The importance of the contact with other consumers can hardly be overstated. You can meet the whole world in a coffee shop, people of all ages, from all walks of life. If there’s one place where the concept of integration of different ethnic groups and nationalities actually works, it’s the cannabis coffee shop.
Cannabis Legalization Is Inevitable
The main takeaway from the trip to Canada is that legalization of cannabis is inevitable. This train cannot be stopped. Back in 2016, when the news of Canada fully legalizing cannabis was still fresh in our minds, former Dutch Prime Minister Dries van Agt gave a speech at the annual Cannabis Liberation Day festival in Amsterdam. It was van Agt who introduced the tolerance policy for cannabis back in 1976, paving the way for the coffee shops.
“Victory is near,” he told the crowd gathered at Cannabis Liberation Day. “The latest news is darned good! Canada, yes Canada, has decided to legalize cannabis. Why is that so important, more important than three or even a lot of American states put together? Because Canada has a huge political and moral influence in Western Europe. So, this cannot remain unanswered here.”
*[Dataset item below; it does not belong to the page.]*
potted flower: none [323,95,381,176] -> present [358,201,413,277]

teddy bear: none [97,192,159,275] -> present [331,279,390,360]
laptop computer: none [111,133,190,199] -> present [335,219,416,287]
The solution as put forward by the current Dutch government — i.e., a limited cultivation experiment in a small number of cities — has been criticized from all sides. The Association of Dutch Municipalities objects to the small scale and the lack of flexibility. The Council for the Judiciary, an important government advisory body that oversees Dutch courts, has expressed its concern over possible lawsuits started by growers and coffee shops, based on the principle of equality.
The coffee shops aren’t too happy with the government’s plans, and neither are the consumers who hate the idea of staatswiet — state grown and approved weed. The commission appointed to advise the Dutch government about the experiment will hear experts — including representatives of the cannabis industry — during a roundtable session on May 9.